All operations launched by SSP are premised on 4 Cs:

  • Customer- focus - Customers/Members drive the integrated value chain.
  • Capacity Building - Women entrepreneurs train at all levels to be successful at business and leading social initiatives.
  • Connectivity -Women entrepreneurs' are linked to their networks and are empowered
  • Community Impact - Social enterprises work on lowering costs, stabilizing business models. This is done by first providing decent incomes to entrepreneurs, re-investing even minimum profits and promoting social change.

Organizational strengths

The key strength of SSP is its close connections to and knowledge of the local communities and the social network and trust relationships with over 1,300 communities. Most of the teams are locally recruited and grassroots women are both trainers and leaders of the Federations and actively participate by investing in and providing valuable feedback for effectiveness of the enterprises.

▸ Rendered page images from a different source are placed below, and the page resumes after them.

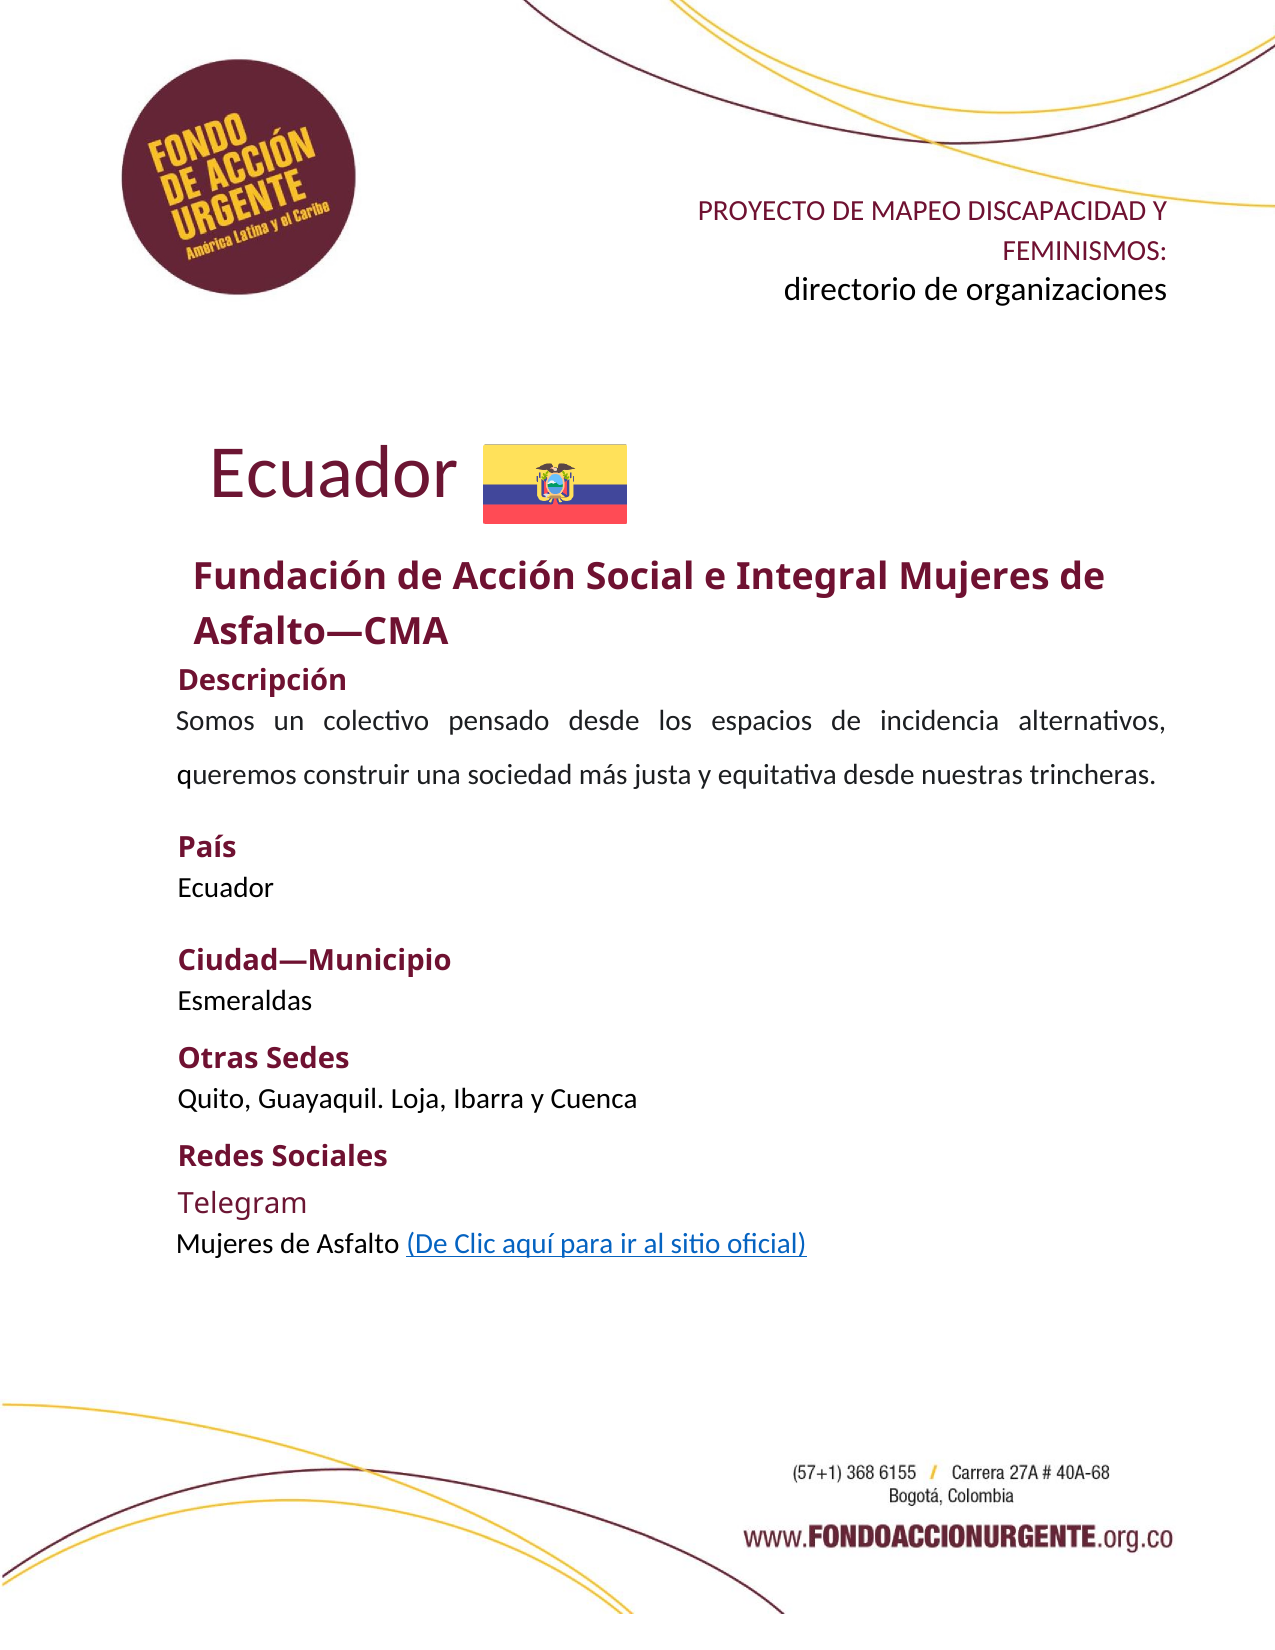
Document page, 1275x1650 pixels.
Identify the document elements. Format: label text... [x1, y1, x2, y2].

subtitle Redes Sociales [177, 1135, 1167, 1175]
picture [0, 0, 1275, 349]
subtitle País [177, 826, 1167, 866]
subtitle Descripción [177, 659, 1167, 699]
picture [483, 423, 627, 545]
picture [0, 1254, 1275, 1614]
text Esmeraldas [177, 982, 1167, 1017]
text Somos un colectivo pensado desde los espacios de incidencia alternativos, queremos construir una sociedad más justa y equitativa desde nuestras trincheras. [176, 702, 1167, 791]
text Quito, Guayaquil. Loja, Ibarra y Cuenca [177, 1080, 1166, 1115]
subtitle Fundación de Acción Social e Integral Mujeres de Asfalto—CMA [192, 549, 1167, 655]
text Mujeres de Asfalto (De Clic aquí para ir al sitio oficial) [176, 1225, 1167, 1261]
text Ecuador [177, 869, 1166, 904]
subtitle Ciudad—Municipio [177, 939, 1167, 979]
subtitle Telegram [177, 1182, 1167, 1222]
subtitle Otras Sedes [177, 1037, 1167, 1077]
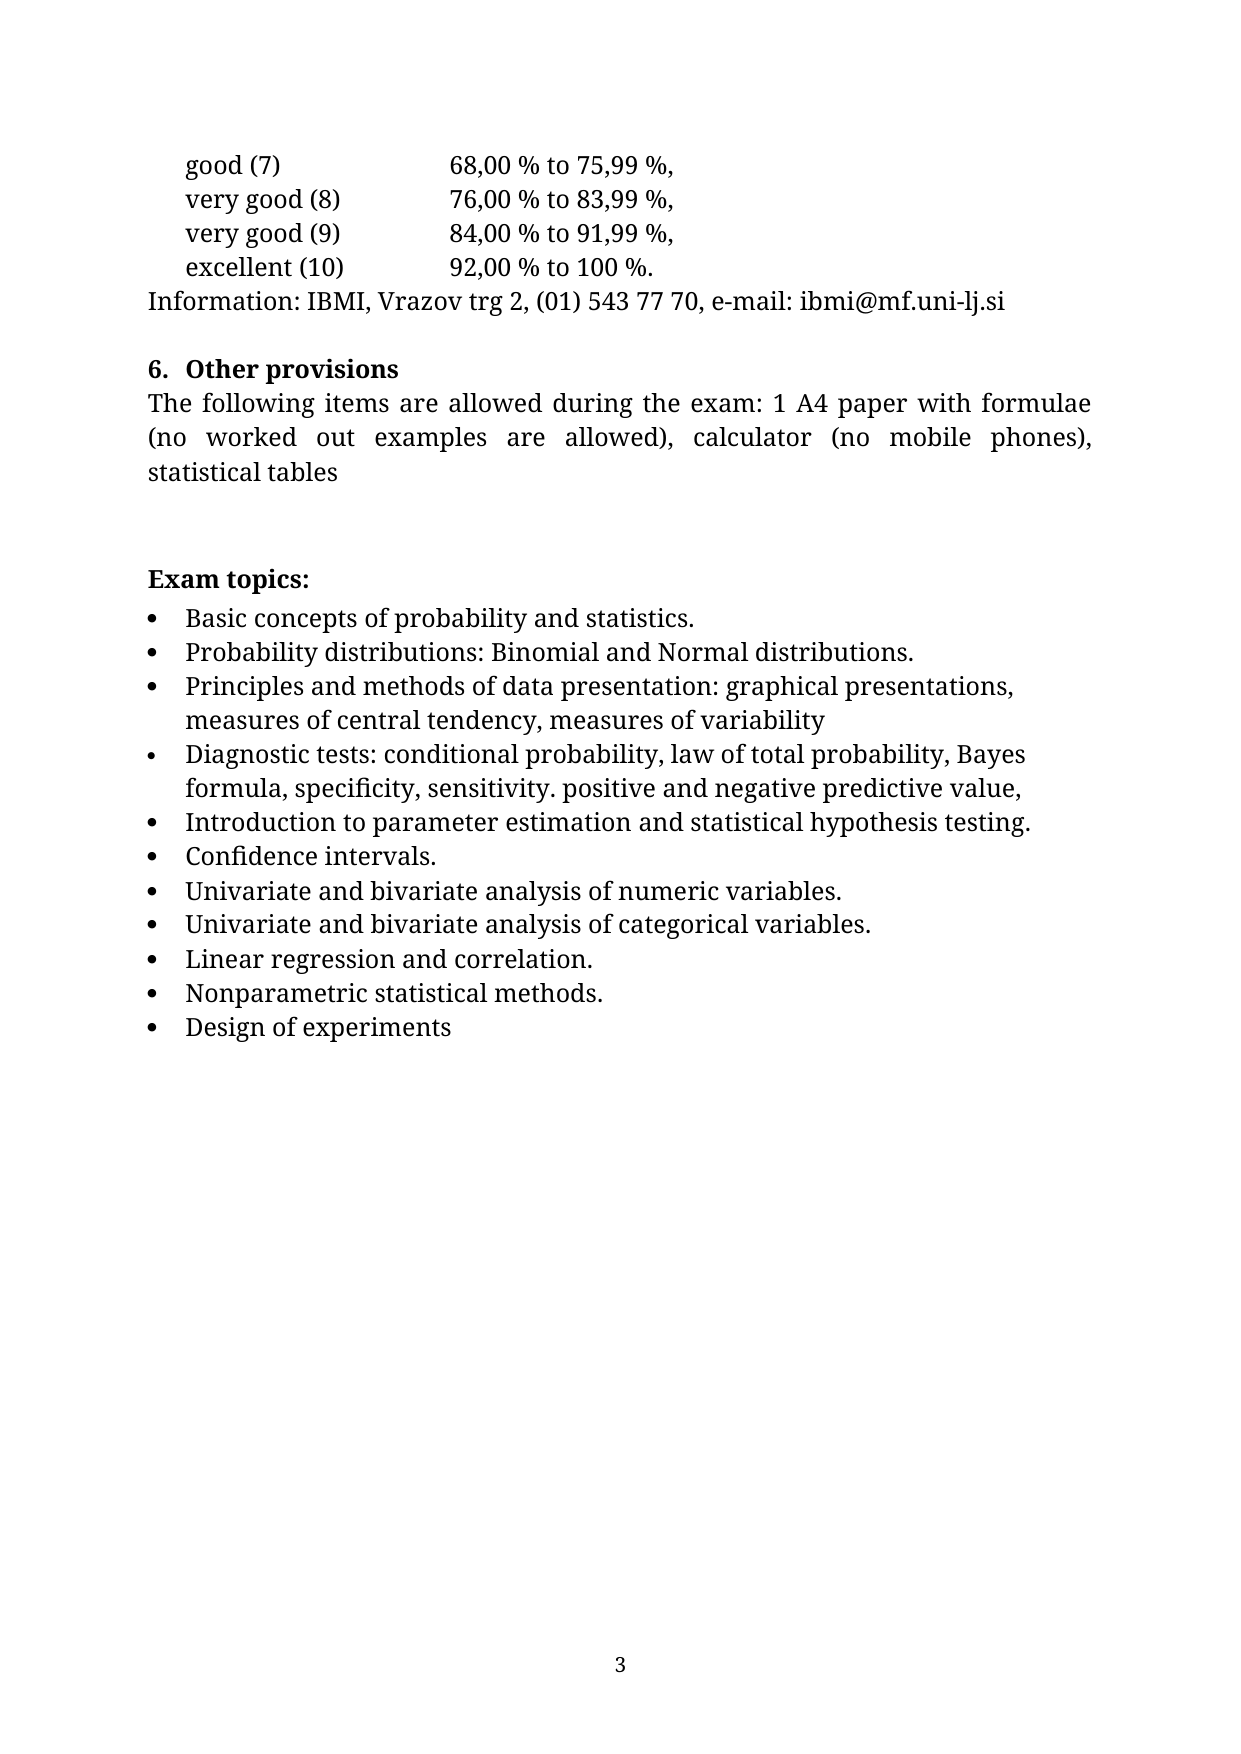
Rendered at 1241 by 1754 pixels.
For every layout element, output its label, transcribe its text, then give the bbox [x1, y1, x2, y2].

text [185, 148, 1093, 284]
list Other provisions [148, 352, 1093, 386]
list Nonparametric statistical methods. [148, 975, 1093, 1009]
list Diagnostic tests: conditional probability, law of total probability, Bayes formula, specificity, sensitivity. positive and negative predictive value, [148, 737, 1093, 805]
list Confidence intervals. [148, 839, 1093, 873]
list Probability distributions: Binomial and Normal distributions. [148, 635, 1093, 669]
text Information: IBMI, Vrazov trg 2, (01) 543 77 70, e-mail: ibmi@mf.uni-lj.si [148, 284, 1093, 318]
list Principles and methods of data presentation: graphical presentations, measures of central tendency, measures of variability [148, 669, 1093, 737]
list Univariate and bivariate analysis of categorical variables. [148, 907, 1093, 941]
text Exam topics: [148, 561, 1093, 596]
list Introduction to parameter estimation and statistical hypothesis testing. [148, 805, 1093, 839]
list Design of experiments [148, 1009, 1093, 1043]
text The following items are allowed during the exam: 1 A4 paper with formulae (no worked out examples are allowed), calculator (no mobile phones), statistical tables [148, 386, 1093, 488]
list Linear regression and correlation. [148, 941, 1093, 975]
list Basic concepts of probability and statistics. [148, 601, 1093, 635]
list Univariate and bivariate analysis of numeric variables. [148, 873, 1093, 907]
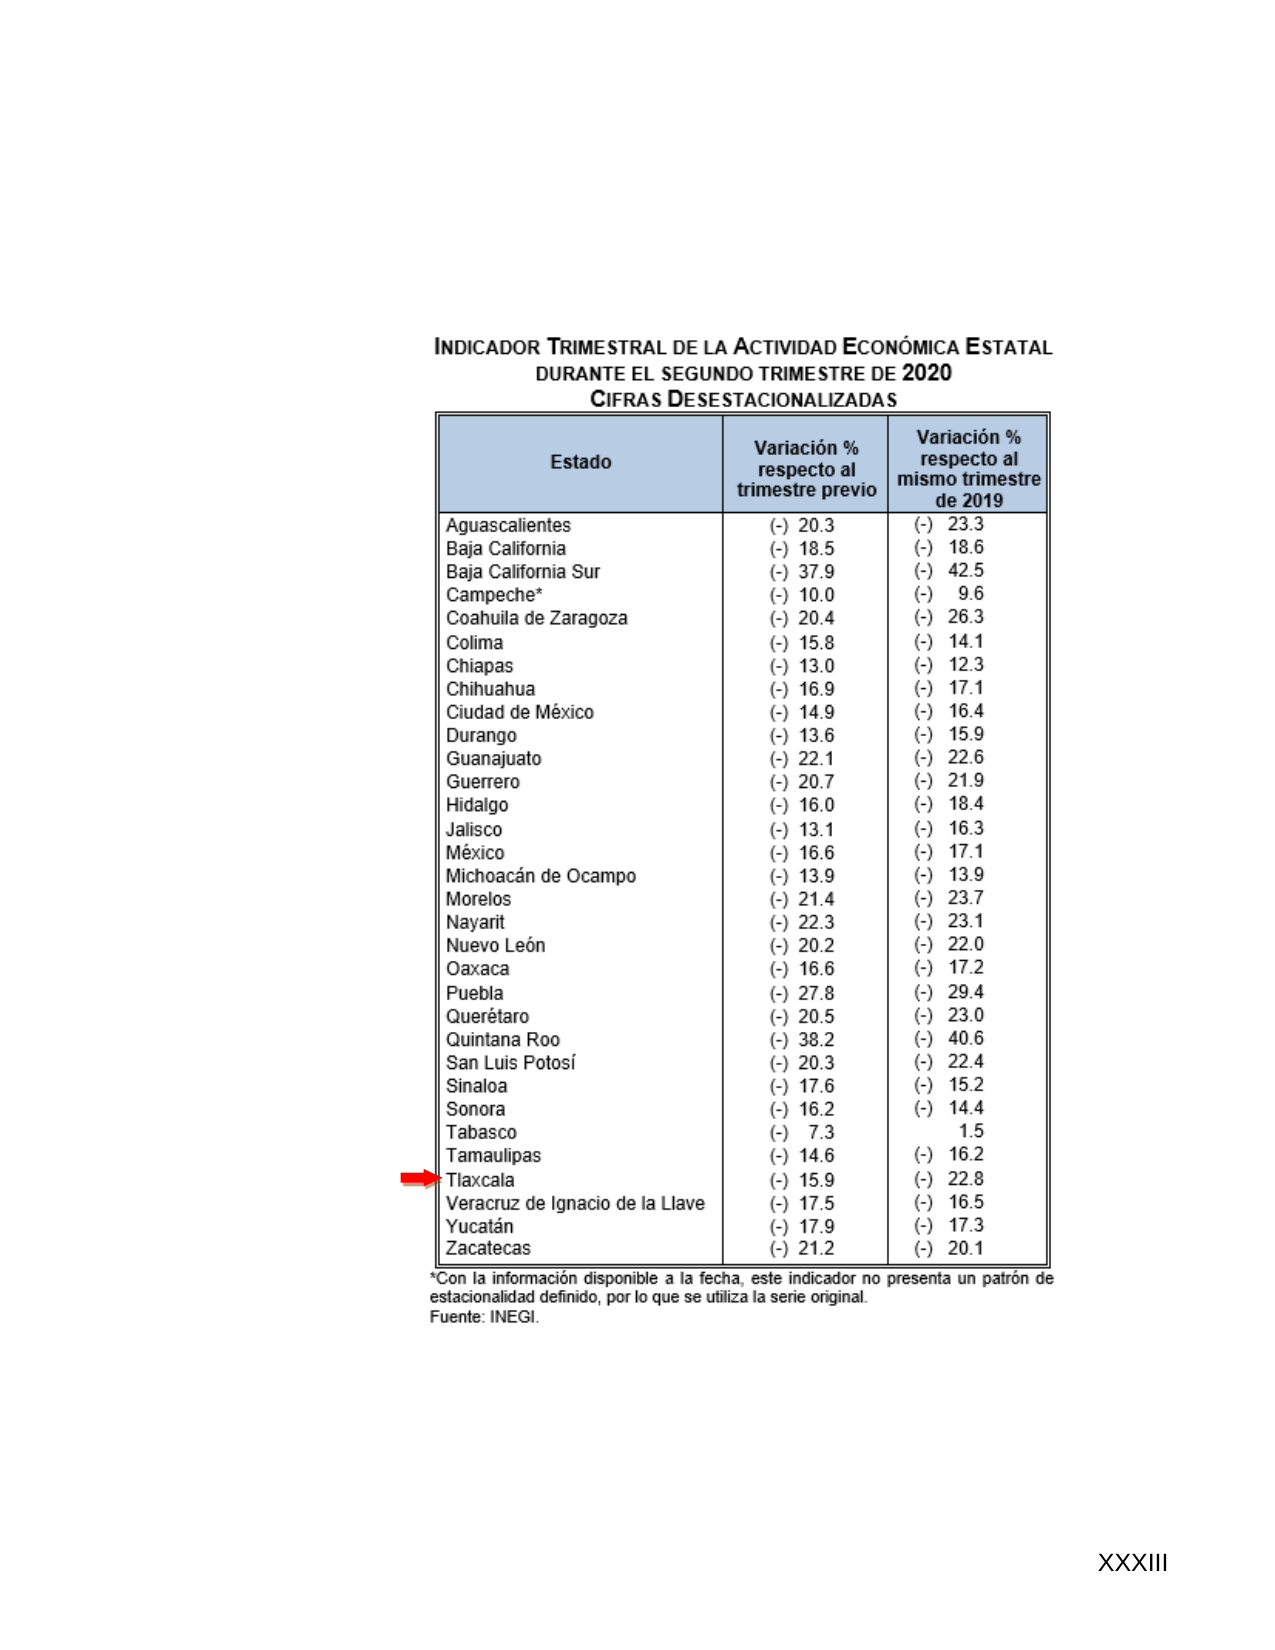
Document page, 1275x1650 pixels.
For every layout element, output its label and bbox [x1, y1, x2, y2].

picture [414, 325, 1080, 1331]
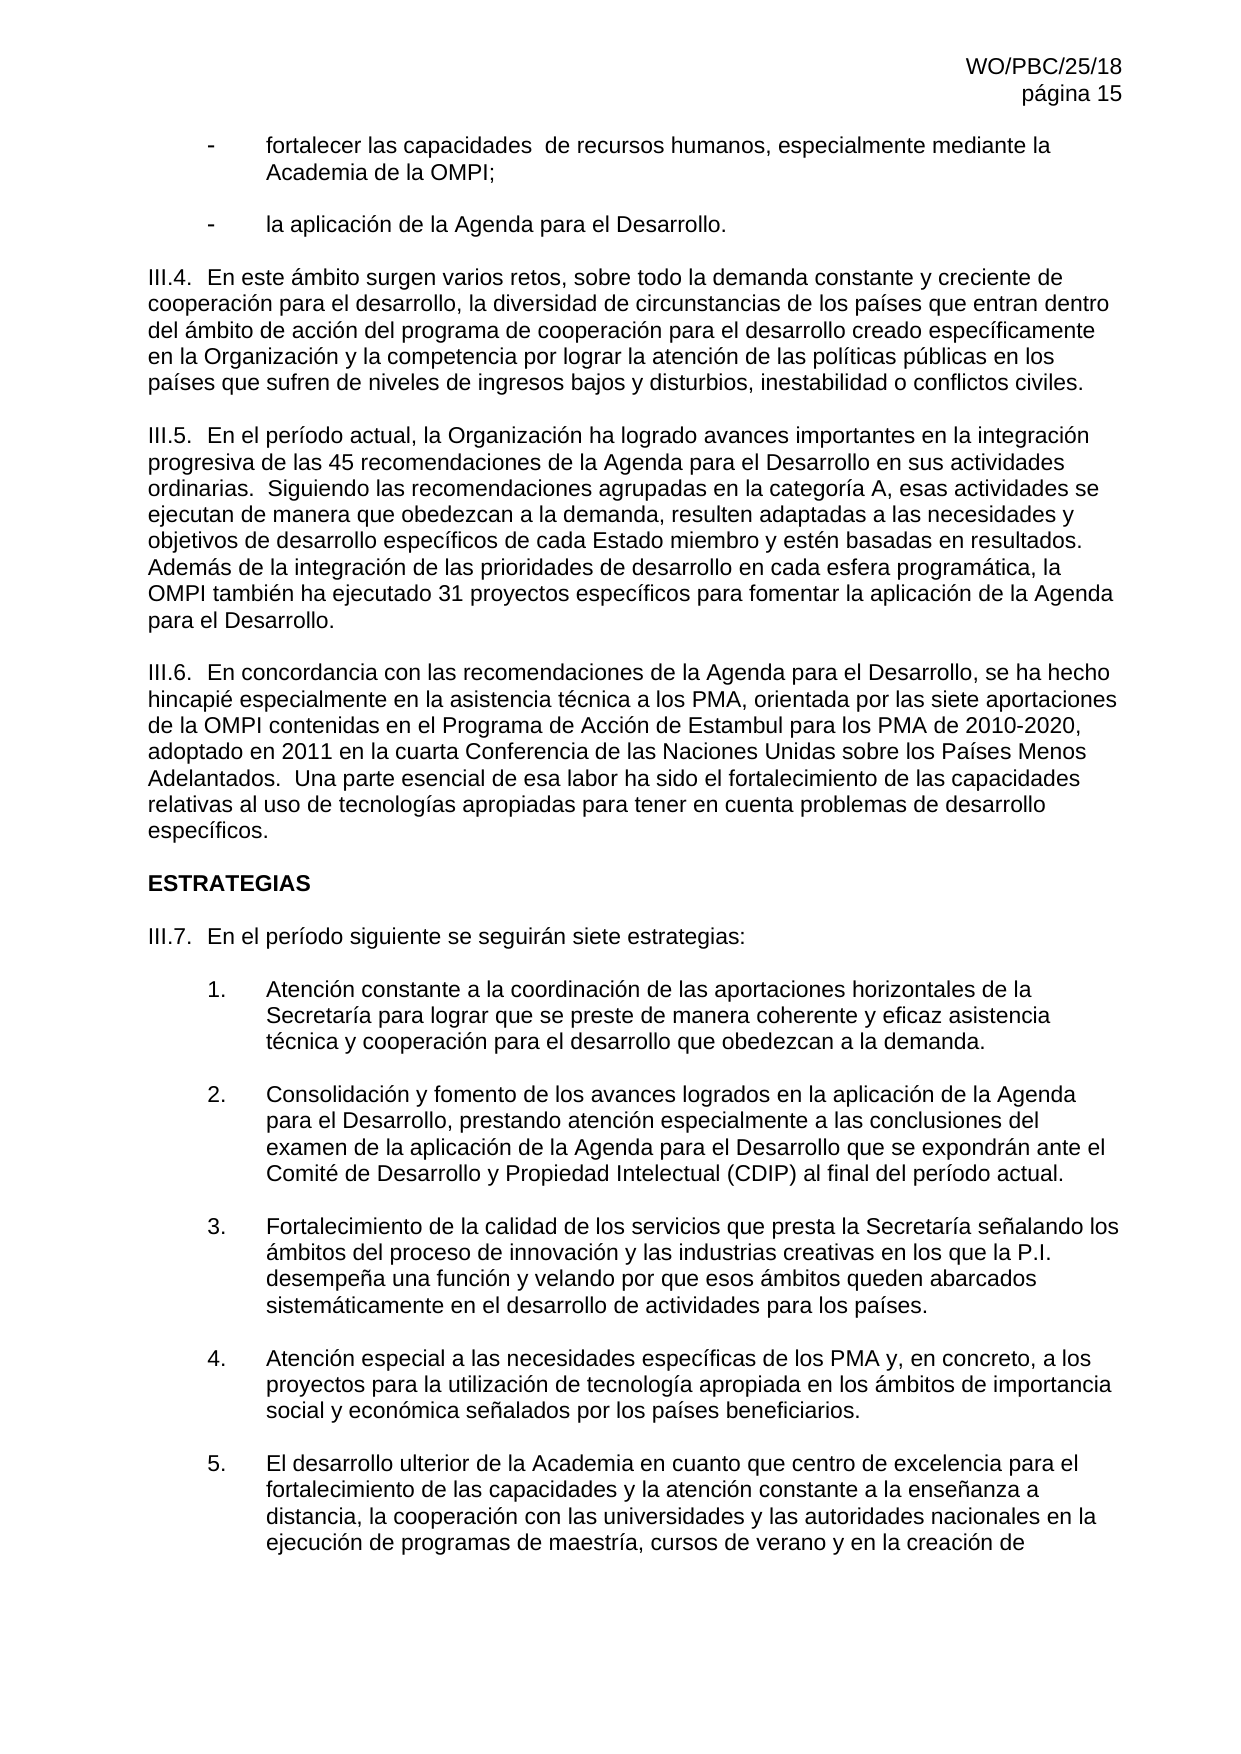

Currently, SSP works in six districts in Maharashtra and two each in Gujarat and Tamilandu. SSP has facilitated the formation of 5,000 self-help groups, with a membership of over 60,000. It has a potential direct outreach to 300,000 households. And SSP's network is known for expertise in health, water, sanitation, and building disaster resilience. With strengthened training and infrastructure, the SSP network itself could be an invaluable partner to government, businesses and organizations hoping to reach households.